Gather every line from the items below that contains the word "vous", copying each such line in full.

--- Given entries ---

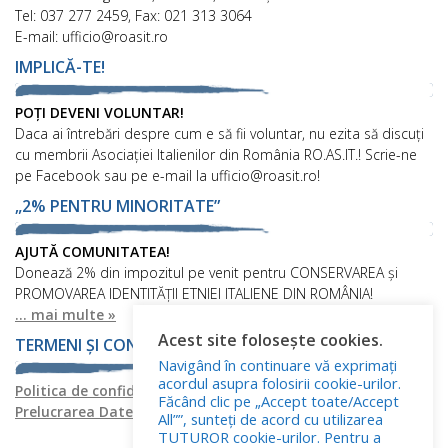
Tel: 037 277 2459, Fax: 021 313 3064
E-mail: ufficio@roasit.ro
IMPLICĂ-TE!
POȚI DEVENI VOLUNTAR!
Daca ai întrebări despre cum e să fii voluntar, nu ezita să discuți
cu membrii Asociației Italienilor din România RO.AS.IT.! Scrie-ne
pe Facebook sau pe e-mail la ufficio@roasit.ro!
„2% PENTRU MINORITATE”
AJUTĂ COMUNITATEA!
Donează 2% din impozitul pe venit pentru CONSERVAREA și
PROMOVAREA IDENTITĂȚII ETNIEI ITALIENE DIN ROMÂNIA!
... mai multe »
Acest site folosește cookies.
TERMENI ȘI CONDIȚII
Navigând în continuare vă exprimați
acordul asupra folosirii cookie-urilor.
Politica de confidențialitate
Politica privind fișierele cookies
Făcând clic pe „Accept toate/Accept
Prelucrarea Datelor cu Caracter Personal
All””, sunteți de acord cu utilizarea
TUTUROR cookie-urilor. Pentru a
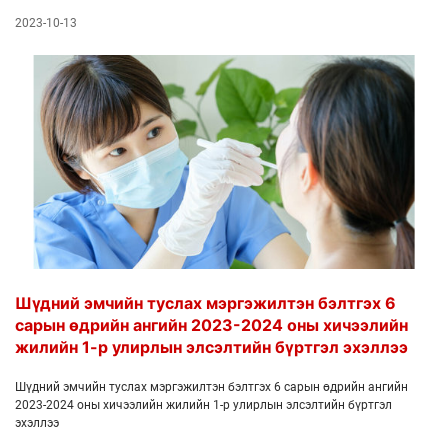
2023-10-13
Шүдний эмчийн туслах мэргэжилтэн бэлтгэх 6
сарын өдрийн ангийн 2023-2024 оны хичээлийн
жилийн 1-р улирлын элсэлтийн бүртгэл эхэллээ
Шүдний эмчийн туслах мэргэжилтэн бэлтгэх 6 сарын өдрийн ангийн
2023-2024 оны хичээлийн жилийн 1-р улирлын элсэлтийн бүртгэл
эхэллээ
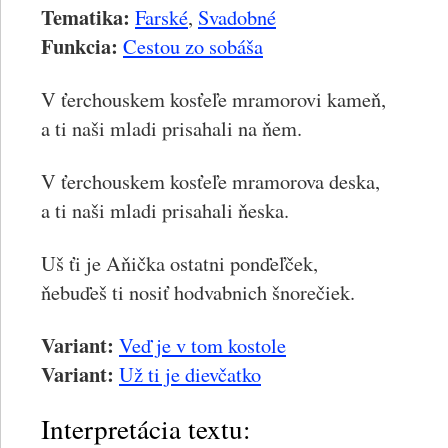
Tematika:
Farské
,
Svadobné
Funkcia:
Cestou zo sobáša
V ťerchouskem kosťeľe mramorovi kameň,
a ti naši mladi prisahali na ňem.
V ťerchouskem kosťeľe mramorova deska,
a ti naši mladi prisahali ňeska.
Uš ťi je Aňička ostatni ponďeľček,
ňebuďeš ti nosiť hodvabnich šnorečiek.
Variant:
Veď je v tom kostole
Variant:
Už ti je dievčatko
Interpretácia textu:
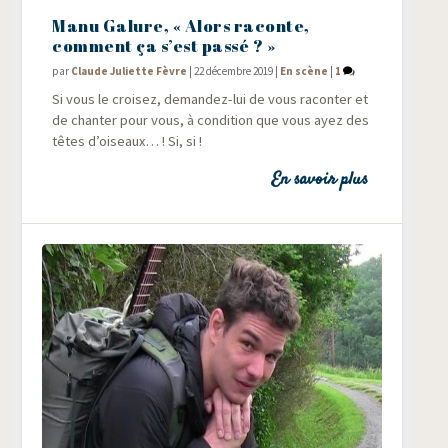
Manu Galure, « Alors raconte,
comment ça s’est passé ? »
par
Claude Juliette Fèvre
|
22 décembre 2019
|
En scène
|
1
Si vous le croi­sez, deman­dez-lui de vous racon­ter et
de chan­ter pour vous, à condi­tion que vous ayez des
têtes d’oiseaux… ! Si, si !
En savoir plus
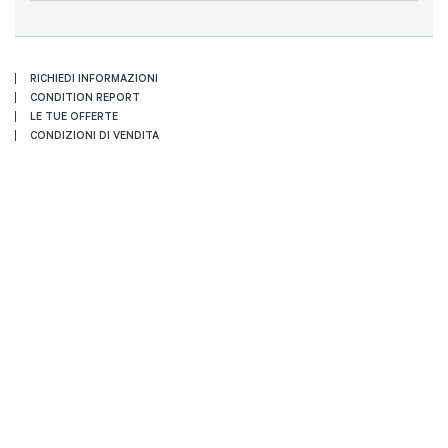
RICHIEDI INFORMAZIONI
CONDITION REPORT
LE TUE OFFERTE
CONDIZIONI DI VENDITA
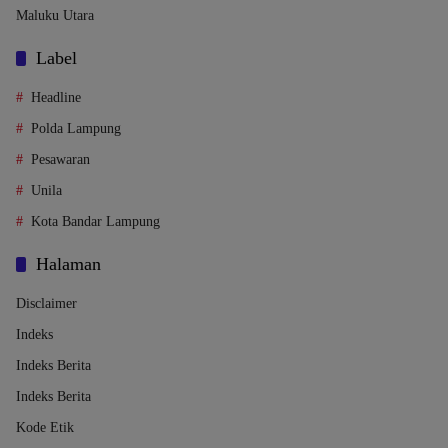
Maluku Utara
Label
Headline
Polda Lampung
Pesawaran
Unila
Kota Bandar Lampung
Halaman
Disclaimer
Indeks
Indeks Berita
Indeks Berita
Kode Etik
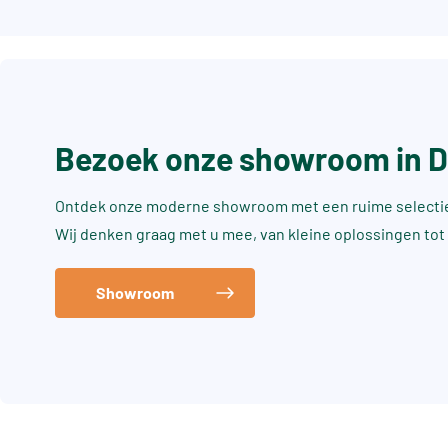
Bezoek onze showroom in 
Ontdek onze moderne showroom met een ruime selectie 
Wij denken graag met u mee, van kleine oplossingen tot
Showroom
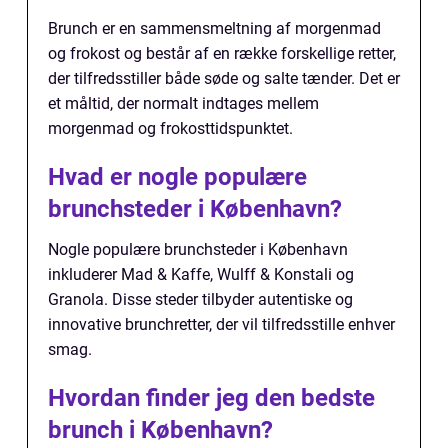
Brunch er en sammensmeltning af morgenmad
og frokost og består af en række forskellige retter,
der tilfredsstiller både søde og salte tænder. Det er
et måltid, der normalt indtages mellem
morgenmad og frokosttidspunktet.
Hvad er nogle populære
brunchsteder i København?
Nogle populære brunchsteder i København
inkluderer Mad & Kaffe, Wulff & Konstali og
Granola. Disse steder tilbyder autentiske og
innovative brunchretter, der vil tilfredsstille enhver
smag.
Hvordan finder jeg den bedste
brunch i København?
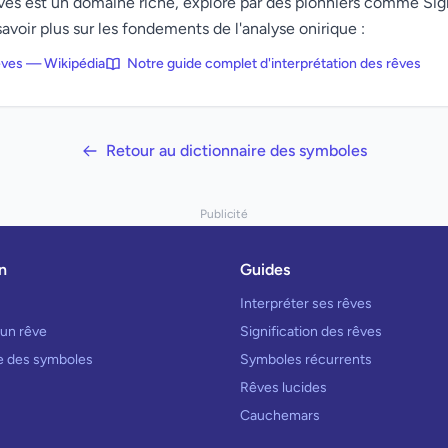
rêves est un domaine riche, exploré par des pionniers comme Si
avoir plus sur les fondements de l'analyse onirique :
rêves — Wikipédia
Notre guide complet d'interprétation des rêves
Retour au dictionnaire des symboles
Publicité
n
Guides
Interpréter ses rêves
 un rêve
Signification des rêves
re des symboles
Symboles récurrents
Rêves lucides
Cauchemars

---

> Response to this exercise:
Si vous le croi­sez, deman­dez-lui de vous racon­ter et
de chan­ter pour vous, à condi­tion que vous ayez des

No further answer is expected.